A FAMILY were "disgusted" after a father with two broken arms was left waiting more than an hour for an ambulance.

Ashleigh Kelly, of Poole, said her sister and family were visiting from Manchester on Tuesday, August 7, when her brother-in-law Aaron Wrigley tumbled over a fence in Hamworthy Park and broke both his arms.

They called South Western Ambulance Service and were told a vehicle was on its way, but Mr Wrigley was left waiting in considerable pain for an hour and a half, they said.

"It was disgusting and ridiculous," said Ashleigh, who is training to be a midwife and said she does not blame "front line" staff.

"It was obvious he broke his left arm, it was shaped like an 'S'.

"I called an ambulance and was told it was on its way. After 40 minutes and no sign of it I called back, at this point he was now in shock and said he could no longer feel his other arm.

"He was shaking and we were not allowed to give any pain relief.

"Again I was told it was on its way. After one and a half hours since my first phone call to 999 they called me and said 'we have been diverted twice, can you take him to A&E yourself'.

"I didn't have my car so they sent a taxi which they paid for."

Mr Wrigley had an operation in Poole Hospital on Friday. Both his arms were broken in the fall. His wife, Stacey, said her biggest complaint about the delay was that they were not informed, as people in the area had offered to drive them to the hospital.

The family also praised staff at Hamworthy Park Café and at the hospital for their help and hard work.

Ashleigh said: "There's not enough funding for the NHS anymore, it is completely overstretched and the front line people get the blame.

"Something needs to change sooner rather than later."

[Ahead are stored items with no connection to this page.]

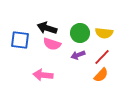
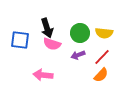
black arrow: rotated 126 degrees counterclockwise
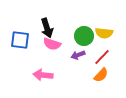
green circle: moved 4 px right, 3 px down
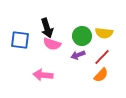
green circle: moved 2 px left
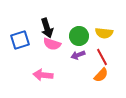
green circle: moved 3 px left
blue square: rotated 24 degrees counterclockwise
red line: rotated 72 degrees counterclockwise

South Western Ambulance Service said the calls from Ms Kelly were triaged but the injury was not categorised as high priority, hence a taxi was offered.

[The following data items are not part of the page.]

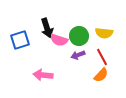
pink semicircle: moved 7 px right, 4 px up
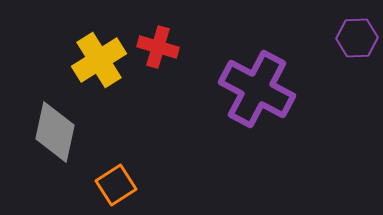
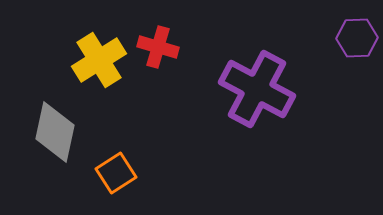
orange square: moved 12 px up
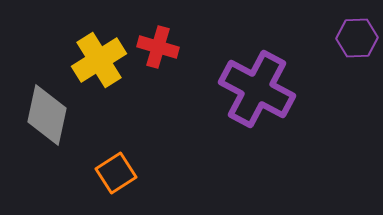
gray diamond: moved 8 px left, 17 px up
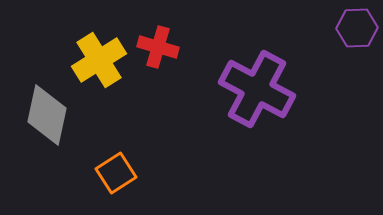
purple hexagon: moved 10 px up
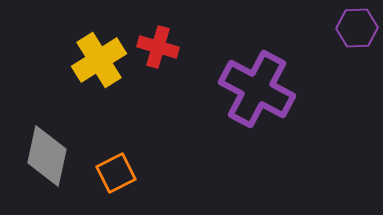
gray diamond: moved 41 px down
orange square: rotated 6 degrees clockwise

The trust says this is "not uncommon" and it has agreements with taxi firms as a "cost-effective alternative to an ambulance".

A spokesman said: "South Western Ambulance Service would like to apologise that we were unable to reach this gentleman more quickly.

"At the time of this call there were several serious life-threatening, time-critical incidents in the Poole area – such as those in cardiac arrest or having a stroke.

"Managing the demand on the ambulance service across the South West can be very challenging.

"Whilst we will always strive to reach our patients in a timely manner, we must prioritise those with the greatest clinical need.

"Sometimes this means that less poorly patients do not get the response that we would wish or they may receive an appropriate alternative means of transport to a treatment centre."